**Stored data entries**
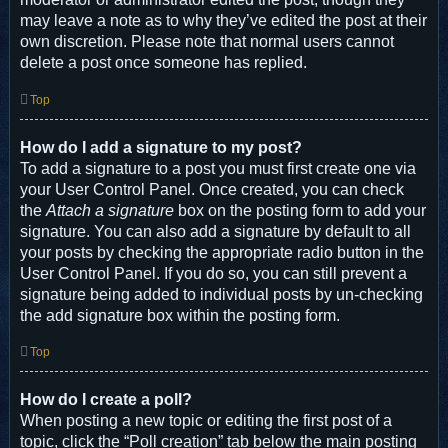
may leave a note as to why they’ve edited the post at their
own discretion. Please note that normal users cannot
delete a post once someone has replied.
Top
How do I add a signature to my post?
To add a signature to a post you must first create one via
your User Control Panel. Once created, you can check
the
Attach a signature
box on the posting form to add your
signature. You can also add a signature by default to all
your posts by checking the appropriate radio button in the
User Control Panel. If you do so, you can still prevent a
signature being added to individual posts by un-checking
the add signature box within the posting form.
Top
How do I create a poll?
When posting a new topic or editing the first post of a
topic, click the “Poll creation” tab below the main posting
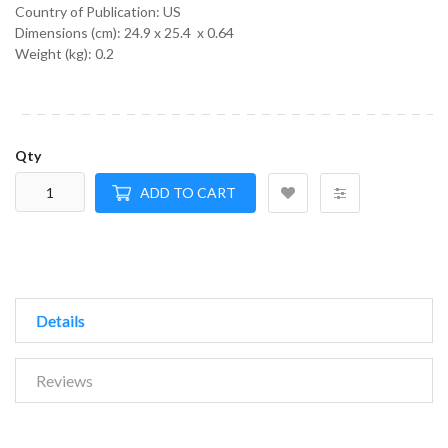
Country of Publication: US
Dimensions (cm):
24.9 x 25.4 x 0.64
Weight (kg):
0.2
Qty
ADD TO CART
Details
Reviews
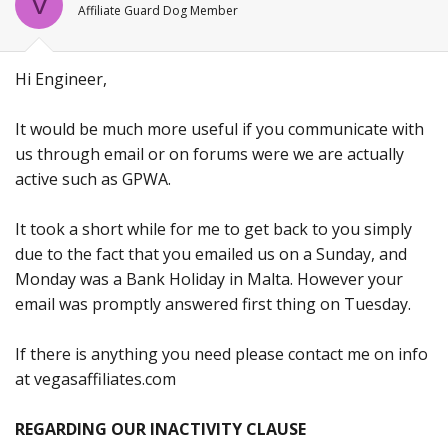
V
Affiliate Guard Dog Member
Hi Engineer,
It would be much more useful if you communicate with
us through email or on forums were we are actually
active such as GPWA.
It took a short while for me to get back to you simply
due to the fact that you emailed us on a Sunday, and
Monday was a Bank Holiday in Malta. However your
email was promptly answered first thing on Tuesday.
If there is anything you need please contact me on info
at vegasaffiliates.com
REGARDING OUR INACTIVITY CLAUSE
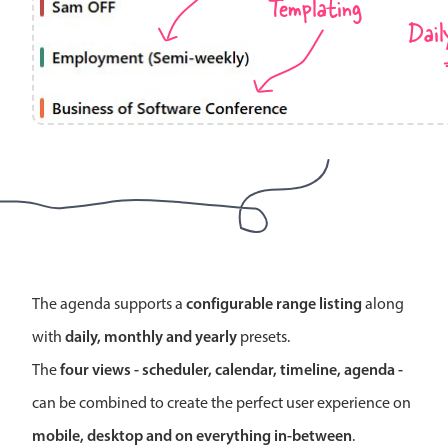
Templating
Localization
Dail
Timezone support
Common use cases
Add/edit event screens
Date filtering with presets
Flight booking
Vacation property availability
Appointment booking
Activity calendar
configurable range listing
The agenda supports a
along
daily, monthly and yearly
with
presets.
Pickers & dropdowns
four views - scheduler, calendar, timeline, agenda -
The
can be combined to create the perfect user experience on
Primary components
mobile, desktop and on everything in-between
.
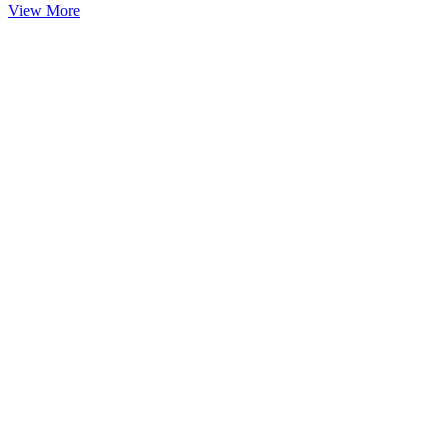
View More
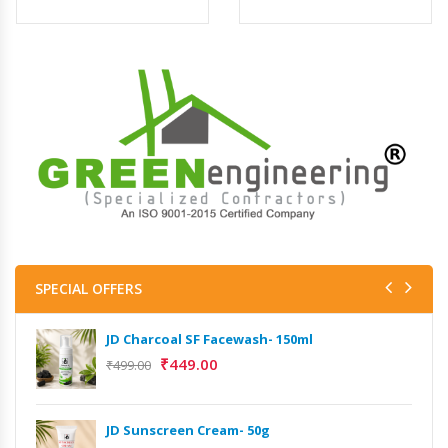
SPECIAL OFFERS
JD Charcoal SF Facewash- 150ml
₹
449.00
₹
499.00
JD Sunscreen Cream- 50g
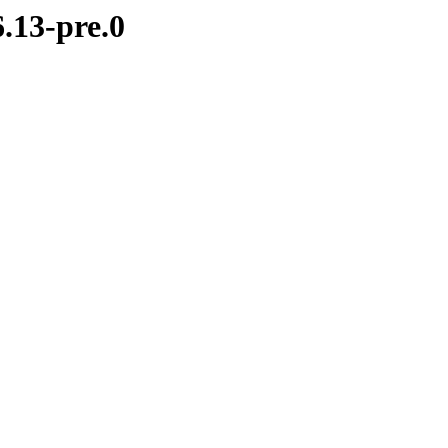
.13-pre.0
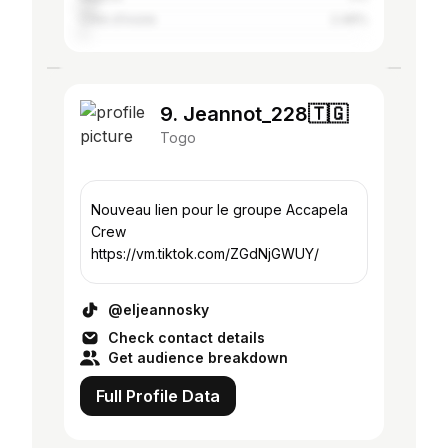
Côte d'Ivoire
2.46%
9. Jeannot_228🇹🇬
Togo
Nouveau lien pour le groupe Accapela
Crew
https://vm.tiktok.com/ZGdNjGWUY/
@eljeannosky
Check contact details
Get audience breakdown
Full Profile Data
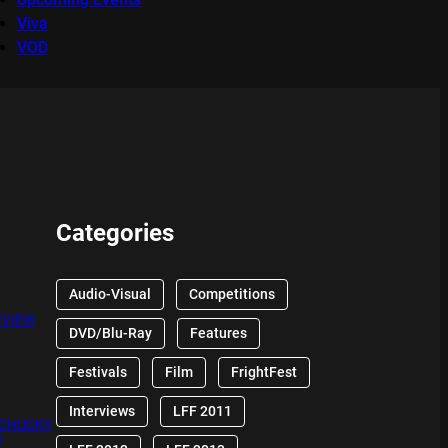
Viva
VOD
Categories
Audio-Visual
Competitions
EVIEW
DVD/Blu-Ray
Features
Festivals
Film
FrightFest
Interviews
LFF 2011
 CHUCKY
W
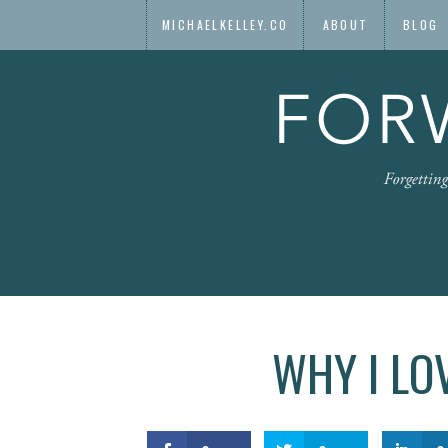
MICHAELKELLEY.CO
ABOUT
BLOG
WHY I LO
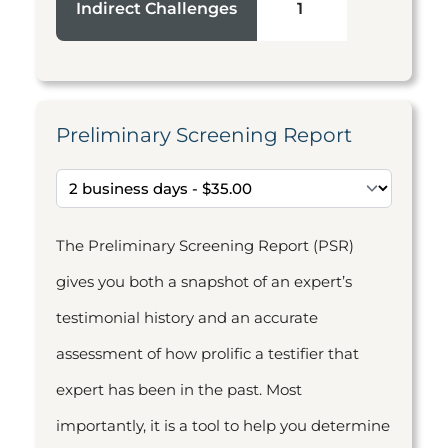
Indirect Challenges
1
Preliminary Screening Report
The Preliminary Screening Report (PSR)
gives you both a snapshot of an expert’s
testimonial history and an accurate
assessment of how prolific a testifier that
expert has been in the past. Most
importantly, it is a tool to help you determine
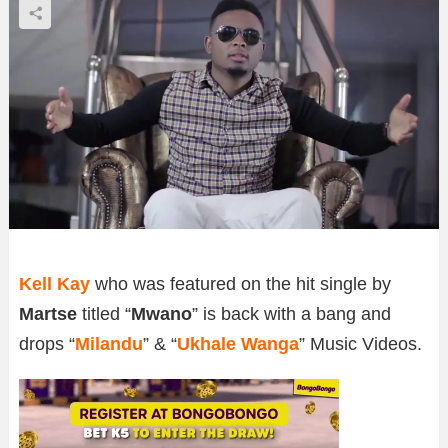
Kell Kay
who was featured on the hit single by
Martse
titled “
Mwano
” is back with a bang and
drops “
Milandu
” & “
Ukhale Wanga
” Music Videos.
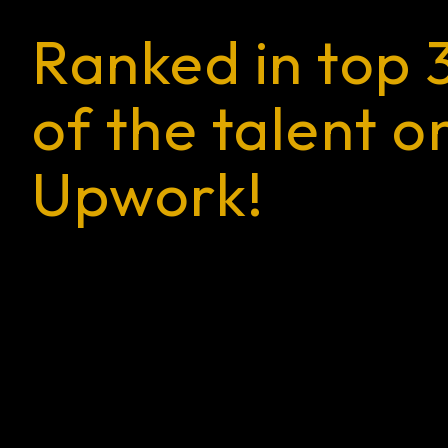
Ranked in top 
of the talent o
Upwork!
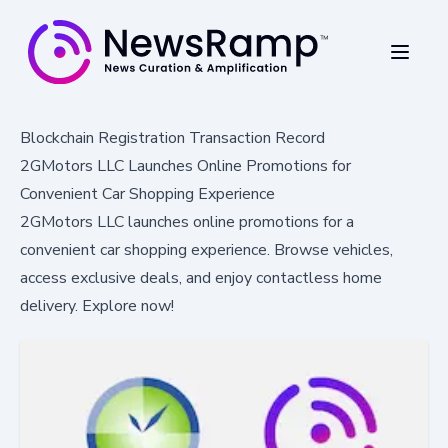
Blockchain Registration Transaction Record
2GMotors LLC Launches Online Promotions for
Convenient Car Shopping Experience
2GMotors LLC launches online promotions for a
convenient car shopping experience. Browse vehicles,
access exclusive deals, and enjoy contactless home
delivery. Explore now!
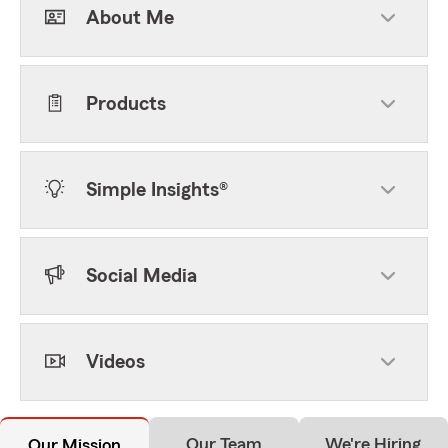
About Me
Products
Simple Insights®
Social Media
Videos
Our Team
We're Hiring
Our Mission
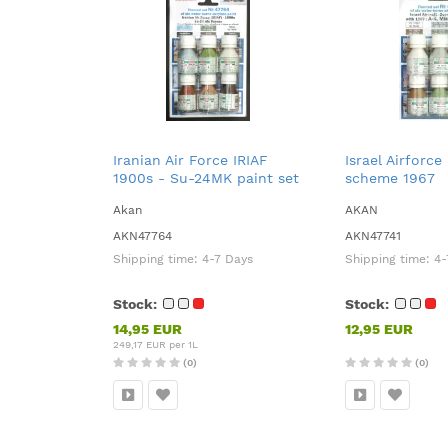
Iranian Air Force IRIAF
Israel Airforce
1900s - Su-24MK paint set
scheme 1967
Akan
AKAN
AKN47764
AKN47741
Shipping time:
4-7 Days
Shipping time:
4-
Stock:
Stock:
14,95 EUR
12,95 EUR
249,17 EUR per 1L
(0)
(0)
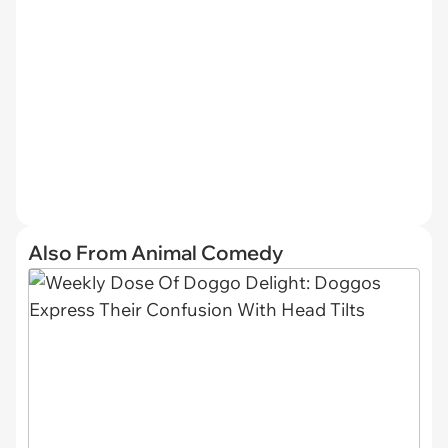
Also From Animal Comedy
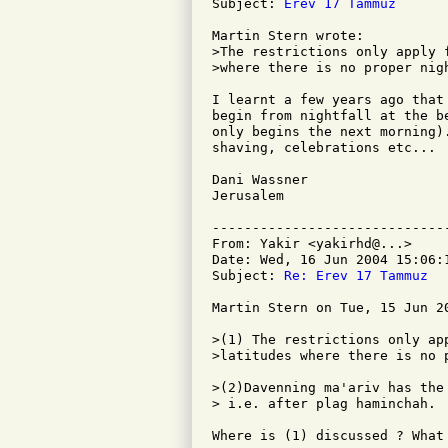
Subject: 
Erev 17 Tammuz
Martin Stern wrote:

>The restrictions only apply 
>where there is no proper nigh
I learnt a few years ago that
begin from nightfall at the b
only begins the next morning)
shaving, celebrations etc...

Dani Wassner

Jerusalem

-----------------------------
From: Yakir <yakirhd@...>

Date: Wed, 16 Jun 2004 15:06:1
Subject: 
Re: Erev 17 Tammuz
Martin Stern on Tue, 15 Jun 20
>(1) The restrictions only ap
>latitudes where there is no 
>(2)Davenning ma'ariv has the
> i.e. after plag haminchah.

Where is (1) discussed ? What 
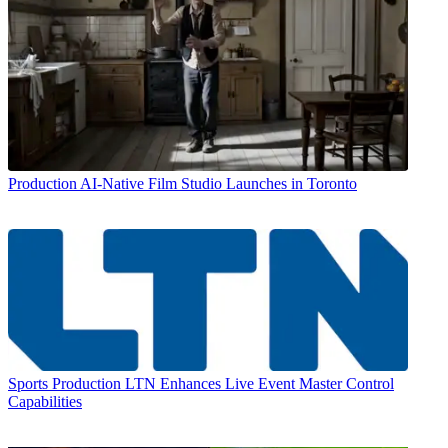
Production
AI-Native Film Studio Launches in Toronto
Sports Production
LTN Enhances Live Event Master Control
Capabilities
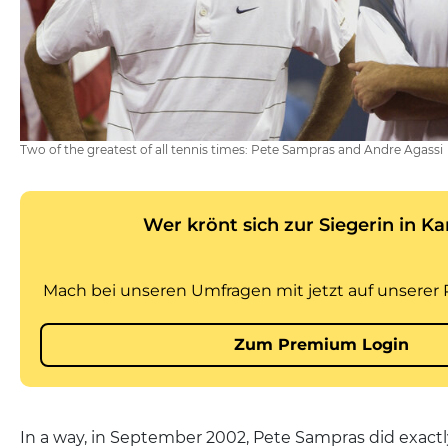
Two of the greatest of all tennis times: Pete Sampras and Andre Agassi
In a way, in September 2002, Pete Sampras did exact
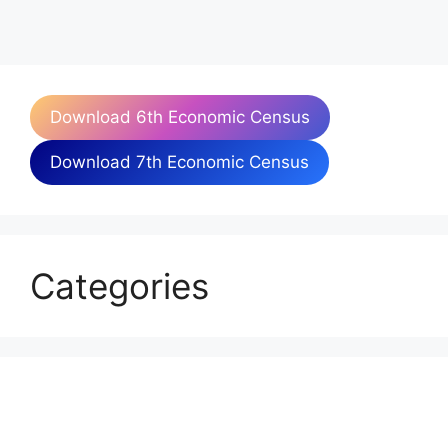
Download 6th Economic Census
Download 7th Economic Census
Categories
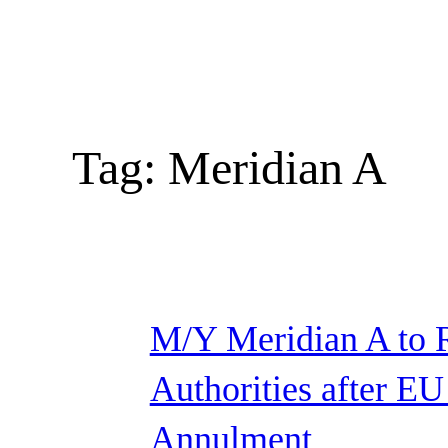
Tag:
Meridian A
M/Y Meridian A to 
Authorities after EU
Annulment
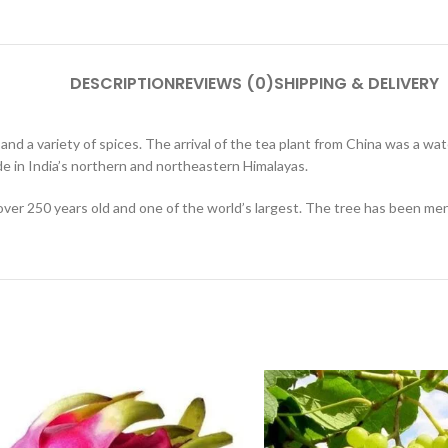
DESCRIPTION
REVIEWS (0)
SHIPPING & DELIVERY
 and a variety of spices. The arrival of the tea plant from China was a 
de in India’s northern and northeastern Himalayas.
over 250 years old and one of the world’s largest. The tree has been men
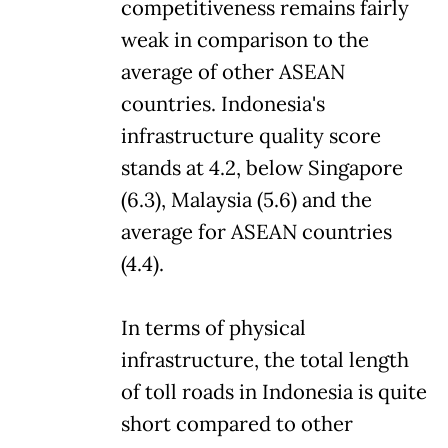
competitiveness remains fairly
weak in comparison to the
average of other ASEAN
countries. Indonesia's
infrastructure quality score
stands at 4.2, below Singapore
(6.3), Malaysia (5.6) and the
average for ASEAN countries
(4.4).
In terms of physical
infrastructure, the total length
of toll roads in Indonesia is quite
short compared to other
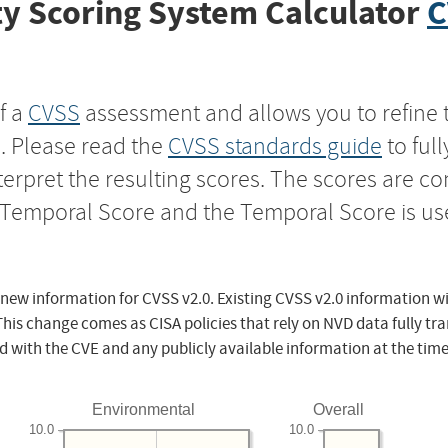
y Scoring System Calculator
C
f a
CVSS
assessment and allows you to refine 
s. Please read the
CVSS standards guide
to ful
nterpret the resulting scores. The scores are 
e Temporal Score and the Temporal Score is us
 new information for CVSS v2.0. Existing CVSS v2.0 information wi
This change comes as CISA policies that rely on NVD data fully tr
d with the CVE and any publicly available information at the time
Environmental
Overall
10.0
10.0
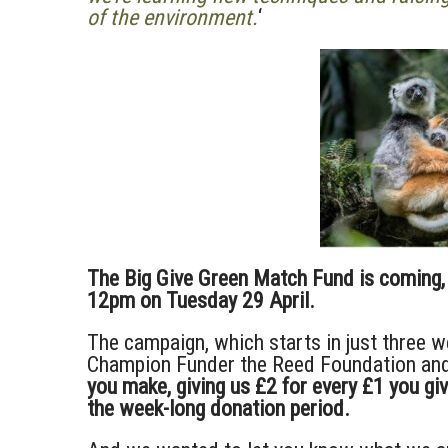
of the environment.
‘
The Big Give Green Match Fund is coming, 
12pm on Tuesday 29 April.
The campaign, which starts in just three w
Champion Funder the Reed Foundation and
you make, giving us £2 for every £1 you gi
the week-long donation period.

**About this task**
Each line of the entries above that contains "posting" must be copied into the answer.

**Response area**
box on the posting form to add your
the add signature box within the posting form.
When posting a new topic or editing the first post of a
topic, click the “Poll creation” tab below the main posting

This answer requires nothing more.